In response to the recession, the Bank of Canada lowered in interest rates and home prices in Canada soon began to rise again.
2017 Ontario Housing Market Downturn
Home prices started to pick up again after the 2008 recession, particularly in major markets like Vancouver and the GTA. In Toronto, prices grew steadily before spiking significantly in 2015, increasing by 15%. By March 2017, home prices in the GTA were at their highest, up over 34% from the same month in 2016.
In response to the rapid increase in prices, the Ontario government at the time introduced the Fair Housing Plan, which contained 16 measures to cool the housing market including a 15% foreign buyer tax and expanded rent control rules. That plan worked to cool the housing market for a time: home sales dropped 15% and prices fell by 20% over the course of the year following the implementation of the legislation.
This drop, however, was temporary.
By 2020, the detached housing market in Toronto — the part of the market most impacted by the Fair Housing Plan — had fully recovered and pushed past previous highs, erasing any effect of the downturn.
What's next for Canada's housing market?
Housing prices skyrocketed across the country during the COVID-19 pandemic due to a range of demand-side factors, including a greater demand for more living space during lockdown, city-dwellers moving to smaller towns, record low interest rates, and more savings piling up in people's bank accounts.
As a consequence, the cost of owning a detached home in Canada now consumes 55% of the average household's income and residential investment makes up 9% of total economic output. The housing market is becoming an ever more important part of Canada's economy, for better or worse.
Expert predictions on when (or if) the housing market will crash vary widely, and we don't have a crystal ball. But by looking at past housing market crashes we can learn some lessons:
- The housing market crash of the 1990s teaches us that housing prices can drop sharply and stay down for a long time. Investors who believe housing prices only go up are forgetting their history.

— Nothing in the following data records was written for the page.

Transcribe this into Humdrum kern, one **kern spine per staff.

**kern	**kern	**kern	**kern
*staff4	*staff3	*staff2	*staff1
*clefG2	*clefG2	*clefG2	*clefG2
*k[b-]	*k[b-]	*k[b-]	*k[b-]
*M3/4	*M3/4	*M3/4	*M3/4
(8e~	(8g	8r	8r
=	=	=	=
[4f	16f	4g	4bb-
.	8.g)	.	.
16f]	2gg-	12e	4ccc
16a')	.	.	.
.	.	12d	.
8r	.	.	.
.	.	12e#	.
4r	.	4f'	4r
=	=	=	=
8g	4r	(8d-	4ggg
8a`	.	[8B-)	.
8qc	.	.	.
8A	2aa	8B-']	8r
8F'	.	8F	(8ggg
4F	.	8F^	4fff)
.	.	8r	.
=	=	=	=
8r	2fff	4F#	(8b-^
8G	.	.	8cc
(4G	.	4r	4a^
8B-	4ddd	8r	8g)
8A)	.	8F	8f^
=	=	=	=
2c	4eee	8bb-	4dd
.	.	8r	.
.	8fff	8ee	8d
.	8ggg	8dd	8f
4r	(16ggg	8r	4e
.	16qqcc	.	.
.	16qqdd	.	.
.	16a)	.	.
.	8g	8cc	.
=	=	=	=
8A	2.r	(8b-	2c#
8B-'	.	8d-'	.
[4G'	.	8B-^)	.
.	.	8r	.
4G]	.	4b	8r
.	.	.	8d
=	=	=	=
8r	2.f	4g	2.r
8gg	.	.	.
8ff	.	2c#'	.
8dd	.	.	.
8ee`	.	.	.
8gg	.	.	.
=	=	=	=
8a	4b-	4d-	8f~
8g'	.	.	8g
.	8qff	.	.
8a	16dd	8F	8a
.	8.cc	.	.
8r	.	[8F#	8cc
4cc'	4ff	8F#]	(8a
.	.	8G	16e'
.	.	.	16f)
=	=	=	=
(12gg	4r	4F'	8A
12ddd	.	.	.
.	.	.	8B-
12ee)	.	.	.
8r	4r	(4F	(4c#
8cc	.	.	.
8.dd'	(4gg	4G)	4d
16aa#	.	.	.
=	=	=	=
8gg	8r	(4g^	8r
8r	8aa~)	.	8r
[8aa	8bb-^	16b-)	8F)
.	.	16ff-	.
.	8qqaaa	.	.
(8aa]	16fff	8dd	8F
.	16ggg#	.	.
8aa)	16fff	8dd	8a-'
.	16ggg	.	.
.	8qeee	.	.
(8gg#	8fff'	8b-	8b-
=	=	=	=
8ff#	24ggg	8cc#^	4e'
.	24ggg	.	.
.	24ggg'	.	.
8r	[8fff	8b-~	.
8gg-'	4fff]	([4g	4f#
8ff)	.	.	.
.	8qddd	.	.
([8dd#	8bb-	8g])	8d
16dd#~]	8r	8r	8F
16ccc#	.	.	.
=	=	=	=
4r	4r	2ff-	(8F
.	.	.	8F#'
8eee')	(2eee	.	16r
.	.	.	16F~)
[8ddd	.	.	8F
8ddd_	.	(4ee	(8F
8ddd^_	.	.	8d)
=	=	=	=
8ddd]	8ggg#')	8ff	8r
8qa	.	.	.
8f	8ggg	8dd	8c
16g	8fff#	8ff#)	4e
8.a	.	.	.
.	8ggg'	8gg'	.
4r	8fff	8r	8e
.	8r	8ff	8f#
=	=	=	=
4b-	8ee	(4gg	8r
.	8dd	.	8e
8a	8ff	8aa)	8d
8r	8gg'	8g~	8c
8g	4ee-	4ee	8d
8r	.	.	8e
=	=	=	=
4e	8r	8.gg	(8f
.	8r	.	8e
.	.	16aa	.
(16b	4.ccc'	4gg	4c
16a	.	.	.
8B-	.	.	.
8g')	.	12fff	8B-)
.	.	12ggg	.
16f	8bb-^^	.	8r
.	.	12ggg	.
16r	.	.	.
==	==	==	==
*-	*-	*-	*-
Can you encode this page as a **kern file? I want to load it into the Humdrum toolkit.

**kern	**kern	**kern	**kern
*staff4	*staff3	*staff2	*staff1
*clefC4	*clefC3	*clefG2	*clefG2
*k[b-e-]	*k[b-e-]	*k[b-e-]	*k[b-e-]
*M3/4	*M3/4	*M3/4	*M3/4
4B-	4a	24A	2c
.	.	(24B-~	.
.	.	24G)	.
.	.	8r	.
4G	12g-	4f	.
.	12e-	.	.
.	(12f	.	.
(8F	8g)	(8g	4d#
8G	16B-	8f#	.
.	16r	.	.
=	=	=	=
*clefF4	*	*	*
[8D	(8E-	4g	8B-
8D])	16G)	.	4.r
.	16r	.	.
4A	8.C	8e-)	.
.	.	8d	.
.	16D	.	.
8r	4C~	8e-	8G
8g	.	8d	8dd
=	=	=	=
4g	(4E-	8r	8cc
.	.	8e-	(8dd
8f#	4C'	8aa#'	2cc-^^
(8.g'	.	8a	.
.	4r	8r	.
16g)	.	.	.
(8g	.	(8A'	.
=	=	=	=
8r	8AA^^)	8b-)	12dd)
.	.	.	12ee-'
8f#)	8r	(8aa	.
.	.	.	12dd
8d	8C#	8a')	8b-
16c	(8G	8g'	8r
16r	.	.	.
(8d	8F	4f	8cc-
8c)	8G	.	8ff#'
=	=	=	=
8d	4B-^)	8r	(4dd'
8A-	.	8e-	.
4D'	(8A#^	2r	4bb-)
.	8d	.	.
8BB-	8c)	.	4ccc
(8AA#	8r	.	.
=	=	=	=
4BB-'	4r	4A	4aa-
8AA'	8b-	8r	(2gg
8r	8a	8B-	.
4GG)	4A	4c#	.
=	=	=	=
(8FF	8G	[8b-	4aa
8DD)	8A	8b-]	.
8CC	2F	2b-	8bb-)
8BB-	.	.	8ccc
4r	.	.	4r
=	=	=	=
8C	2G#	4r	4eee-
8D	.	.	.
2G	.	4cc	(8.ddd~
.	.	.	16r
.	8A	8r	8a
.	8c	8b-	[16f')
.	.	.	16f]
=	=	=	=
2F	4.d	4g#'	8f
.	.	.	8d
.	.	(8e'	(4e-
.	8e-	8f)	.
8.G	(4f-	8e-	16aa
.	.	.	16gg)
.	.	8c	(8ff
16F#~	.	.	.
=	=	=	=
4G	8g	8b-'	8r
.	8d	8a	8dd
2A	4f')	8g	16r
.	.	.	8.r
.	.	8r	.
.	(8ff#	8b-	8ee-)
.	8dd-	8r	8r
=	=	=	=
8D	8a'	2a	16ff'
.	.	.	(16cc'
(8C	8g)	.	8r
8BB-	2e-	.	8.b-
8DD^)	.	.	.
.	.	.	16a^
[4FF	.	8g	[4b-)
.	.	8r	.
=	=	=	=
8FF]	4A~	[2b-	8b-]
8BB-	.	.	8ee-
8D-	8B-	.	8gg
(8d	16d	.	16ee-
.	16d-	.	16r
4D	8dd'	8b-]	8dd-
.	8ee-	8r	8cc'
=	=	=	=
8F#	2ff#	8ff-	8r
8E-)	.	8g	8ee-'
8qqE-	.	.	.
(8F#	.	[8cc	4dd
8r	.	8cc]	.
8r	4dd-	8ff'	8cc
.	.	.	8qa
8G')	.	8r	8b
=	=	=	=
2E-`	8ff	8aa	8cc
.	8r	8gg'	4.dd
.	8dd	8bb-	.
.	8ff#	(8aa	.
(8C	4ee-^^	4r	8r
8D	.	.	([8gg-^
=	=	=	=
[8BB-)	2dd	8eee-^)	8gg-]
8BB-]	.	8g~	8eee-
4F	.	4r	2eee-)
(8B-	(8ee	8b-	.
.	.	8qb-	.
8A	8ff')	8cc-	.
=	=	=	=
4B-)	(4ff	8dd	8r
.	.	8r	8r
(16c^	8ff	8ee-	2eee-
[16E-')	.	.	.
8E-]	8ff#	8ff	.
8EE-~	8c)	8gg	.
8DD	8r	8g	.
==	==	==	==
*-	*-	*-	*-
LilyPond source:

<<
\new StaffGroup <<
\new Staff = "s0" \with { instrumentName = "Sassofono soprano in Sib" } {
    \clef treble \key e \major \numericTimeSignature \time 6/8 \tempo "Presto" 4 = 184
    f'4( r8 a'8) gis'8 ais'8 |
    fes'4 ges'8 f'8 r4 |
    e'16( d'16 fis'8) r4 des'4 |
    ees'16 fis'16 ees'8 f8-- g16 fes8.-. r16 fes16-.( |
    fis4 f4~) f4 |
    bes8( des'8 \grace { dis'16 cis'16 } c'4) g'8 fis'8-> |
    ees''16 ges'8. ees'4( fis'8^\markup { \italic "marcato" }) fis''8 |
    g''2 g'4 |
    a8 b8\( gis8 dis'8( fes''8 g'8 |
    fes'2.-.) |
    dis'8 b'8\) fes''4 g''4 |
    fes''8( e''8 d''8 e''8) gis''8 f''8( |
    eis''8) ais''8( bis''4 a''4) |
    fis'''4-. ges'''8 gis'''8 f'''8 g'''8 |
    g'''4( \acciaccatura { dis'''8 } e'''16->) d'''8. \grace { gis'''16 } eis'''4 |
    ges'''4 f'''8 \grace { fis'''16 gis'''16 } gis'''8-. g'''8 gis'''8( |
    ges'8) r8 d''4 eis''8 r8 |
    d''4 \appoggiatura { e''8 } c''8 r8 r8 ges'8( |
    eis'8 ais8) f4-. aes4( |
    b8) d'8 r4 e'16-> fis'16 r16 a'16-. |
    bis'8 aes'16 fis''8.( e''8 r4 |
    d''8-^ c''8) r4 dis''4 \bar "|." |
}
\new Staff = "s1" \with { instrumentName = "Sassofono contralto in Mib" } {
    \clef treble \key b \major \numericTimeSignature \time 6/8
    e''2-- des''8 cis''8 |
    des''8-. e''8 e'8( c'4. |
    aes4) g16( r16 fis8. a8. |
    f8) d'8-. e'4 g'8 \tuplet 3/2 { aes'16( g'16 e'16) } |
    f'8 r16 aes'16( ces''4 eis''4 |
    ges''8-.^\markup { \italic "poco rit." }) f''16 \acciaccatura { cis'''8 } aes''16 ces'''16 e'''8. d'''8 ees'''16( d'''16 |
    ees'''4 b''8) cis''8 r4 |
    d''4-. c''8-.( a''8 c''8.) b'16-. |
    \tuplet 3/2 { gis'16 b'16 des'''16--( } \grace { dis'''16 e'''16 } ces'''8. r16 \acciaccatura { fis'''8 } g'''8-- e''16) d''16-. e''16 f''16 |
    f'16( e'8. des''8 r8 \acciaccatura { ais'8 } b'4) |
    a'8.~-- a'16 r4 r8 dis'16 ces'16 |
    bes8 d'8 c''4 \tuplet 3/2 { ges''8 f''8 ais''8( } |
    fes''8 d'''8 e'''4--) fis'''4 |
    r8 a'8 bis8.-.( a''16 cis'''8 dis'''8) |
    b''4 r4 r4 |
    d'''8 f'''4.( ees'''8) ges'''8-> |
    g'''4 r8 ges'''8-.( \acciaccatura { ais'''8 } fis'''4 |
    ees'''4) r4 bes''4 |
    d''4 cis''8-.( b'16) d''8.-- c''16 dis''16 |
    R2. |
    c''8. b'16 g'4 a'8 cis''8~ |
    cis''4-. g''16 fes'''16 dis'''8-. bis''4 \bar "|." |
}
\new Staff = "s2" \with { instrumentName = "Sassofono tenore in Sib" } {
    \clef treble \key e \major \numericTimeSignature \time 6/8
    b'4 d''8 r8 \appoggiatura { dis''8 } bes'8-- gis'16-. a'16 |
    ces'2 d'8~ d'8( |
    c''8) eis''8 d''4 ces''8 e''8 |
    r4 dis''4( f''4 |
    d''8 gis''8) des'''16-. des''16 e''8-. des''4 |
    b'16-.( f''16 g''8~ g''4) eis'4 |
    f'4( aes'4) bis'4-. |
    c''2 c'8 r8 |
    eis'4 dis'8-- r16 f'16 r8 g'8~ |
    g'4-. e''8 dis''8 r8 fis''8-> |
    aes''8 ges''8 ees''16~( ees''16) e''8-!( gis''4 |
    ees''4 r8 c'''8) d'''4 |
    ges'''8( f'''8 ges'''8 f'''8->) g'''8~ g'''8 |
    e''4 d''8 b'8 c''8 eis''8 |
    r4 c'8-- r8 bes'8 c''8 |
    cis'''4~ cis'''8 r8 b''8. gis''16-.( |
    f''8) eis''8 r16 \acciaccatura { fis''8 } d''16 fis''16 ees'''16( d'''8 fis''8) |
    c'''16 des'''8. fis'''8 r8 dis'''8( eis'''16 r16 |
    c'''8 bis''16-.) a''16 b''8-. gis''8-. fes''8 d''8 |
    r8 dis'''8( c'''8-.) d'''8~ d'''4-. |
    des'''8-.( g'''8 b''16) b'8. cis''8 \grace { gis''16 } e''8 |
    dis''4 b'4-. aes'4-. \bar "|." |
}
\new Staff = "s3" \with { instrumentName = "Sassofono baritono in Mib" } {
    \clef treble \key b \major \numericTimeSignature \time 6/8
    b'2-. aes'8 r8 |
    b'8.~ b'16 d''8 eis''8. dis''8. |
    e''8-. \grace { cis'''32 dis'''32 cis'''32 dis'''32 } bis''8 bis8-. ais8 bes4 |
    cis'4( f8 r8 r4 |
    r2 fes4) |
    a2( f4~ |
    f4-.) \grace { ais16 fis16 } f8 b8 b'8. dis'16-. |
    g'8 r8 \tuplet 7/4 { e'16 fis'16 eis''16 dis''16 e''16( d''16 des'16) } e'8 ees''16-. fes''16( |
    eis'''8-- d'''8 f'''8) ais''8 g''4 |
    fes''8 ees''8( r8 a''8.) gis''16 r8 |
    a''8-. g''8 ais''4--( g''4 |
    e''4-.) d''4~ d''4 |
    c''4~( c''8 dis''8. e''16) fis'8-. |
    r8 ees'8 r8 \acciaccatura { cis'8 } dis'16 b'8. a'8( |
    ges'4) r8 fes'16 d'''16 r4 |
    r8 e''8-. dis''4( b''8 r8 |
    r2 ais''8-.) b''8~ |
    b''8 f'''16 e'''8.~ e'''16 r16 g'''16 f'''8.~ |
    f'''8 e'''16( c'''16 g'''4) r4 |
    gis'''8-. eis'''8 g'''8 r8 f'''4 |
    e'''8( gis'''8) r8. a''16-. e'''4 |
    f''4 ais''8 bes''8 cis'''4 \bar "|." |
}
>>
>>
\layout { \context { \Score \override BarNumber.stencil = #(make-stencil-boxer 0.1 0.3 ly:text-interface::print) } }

- The housing market crash of 2008 shows us how badly a problem in the housing market can damage the rest of the economy, compounding the problems. Canada's heavy mortgage debt loads and dependence on real estate makes our economy more fragile.
- The Ontario housing market downturn of 2017 shows that government policy can have a sharp and sudden impact on prices, but ultimately fundamentals of supply and demand prevail. The Fair Housing Plan may have achieved certain objectives at the time, but high demand and limited supply ultimately has pushed prices to new heights.
Suffice to say, we do not know what will come next for Canada's housing market or whether another crash is in our future. But it has happened before, and it could happen again.